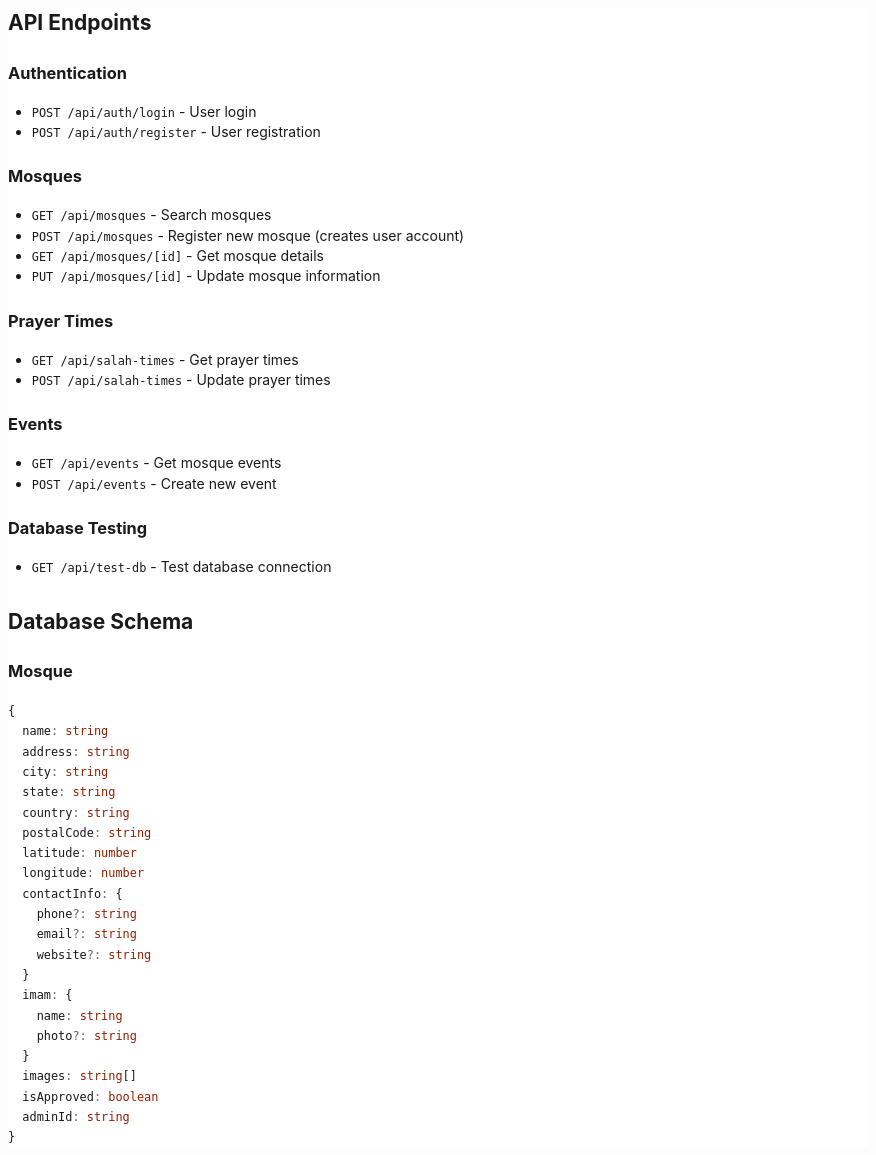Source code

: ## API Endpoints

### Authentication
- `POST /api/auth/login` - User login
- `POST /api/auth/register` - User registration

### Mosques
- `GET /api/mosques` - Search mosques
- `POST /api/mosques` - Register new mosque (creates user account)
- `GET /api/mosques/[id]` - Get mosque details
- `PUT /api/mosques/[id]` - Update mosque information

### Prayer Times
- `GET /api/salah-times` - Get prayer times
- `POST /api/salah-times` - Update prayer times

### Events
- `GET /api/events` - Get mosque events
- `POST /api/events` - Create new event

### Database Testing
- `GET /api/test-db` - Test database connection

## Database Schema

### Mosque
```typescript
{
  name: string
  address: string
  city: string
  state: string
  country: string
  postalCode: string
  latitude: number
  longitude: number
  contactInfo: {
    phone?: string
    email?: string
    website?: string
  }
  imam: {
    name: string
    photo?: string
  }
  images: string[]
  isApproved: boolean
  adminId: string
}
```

---

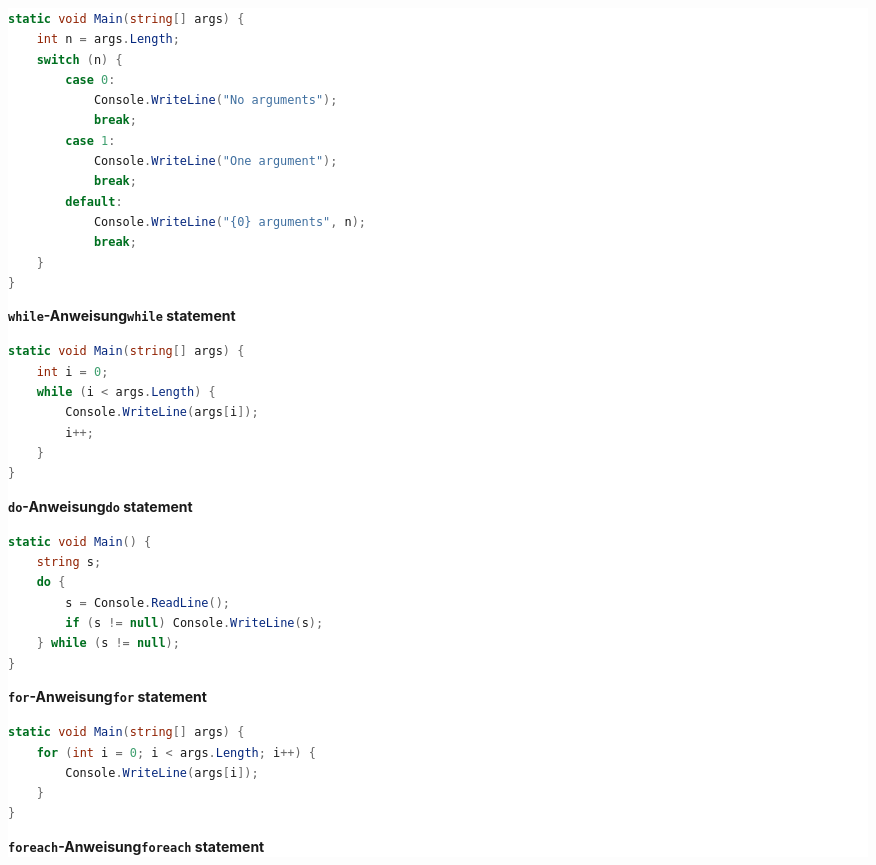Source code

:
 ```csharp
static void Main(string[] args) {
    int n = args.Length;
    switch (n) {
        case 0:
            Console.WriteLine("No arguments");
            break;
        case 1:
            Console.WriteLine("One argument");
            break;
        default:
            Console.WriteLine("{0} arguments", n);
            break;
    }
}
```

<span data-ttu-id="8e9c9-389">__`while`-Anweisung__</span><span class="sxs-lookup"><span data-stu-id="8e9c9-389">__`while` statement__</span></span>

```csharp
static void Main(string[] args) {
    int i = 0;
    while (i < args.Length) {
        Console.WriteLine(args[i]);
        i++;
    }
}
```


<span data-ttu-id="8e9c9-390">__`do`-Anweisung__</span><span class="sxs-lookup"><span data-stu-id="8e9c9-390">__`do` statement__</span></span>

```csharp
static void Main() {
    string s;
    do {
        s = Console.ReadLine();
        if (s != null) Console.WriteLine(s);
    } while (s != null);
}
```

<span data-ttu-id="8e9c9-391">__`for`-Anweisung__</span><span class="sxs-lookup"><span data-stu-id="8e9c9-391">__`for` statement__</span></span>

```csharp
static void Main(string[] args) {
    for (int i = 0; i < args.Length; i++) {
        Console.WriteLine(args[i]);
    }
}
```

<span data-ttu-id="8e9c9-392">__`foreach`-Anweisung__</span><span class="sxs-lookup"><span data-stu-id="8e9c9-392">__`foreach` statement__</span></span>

### Your goal
Reading through the preceding records, tally each line that holds the word "arguments" and give the tally by itself.

### Response area
2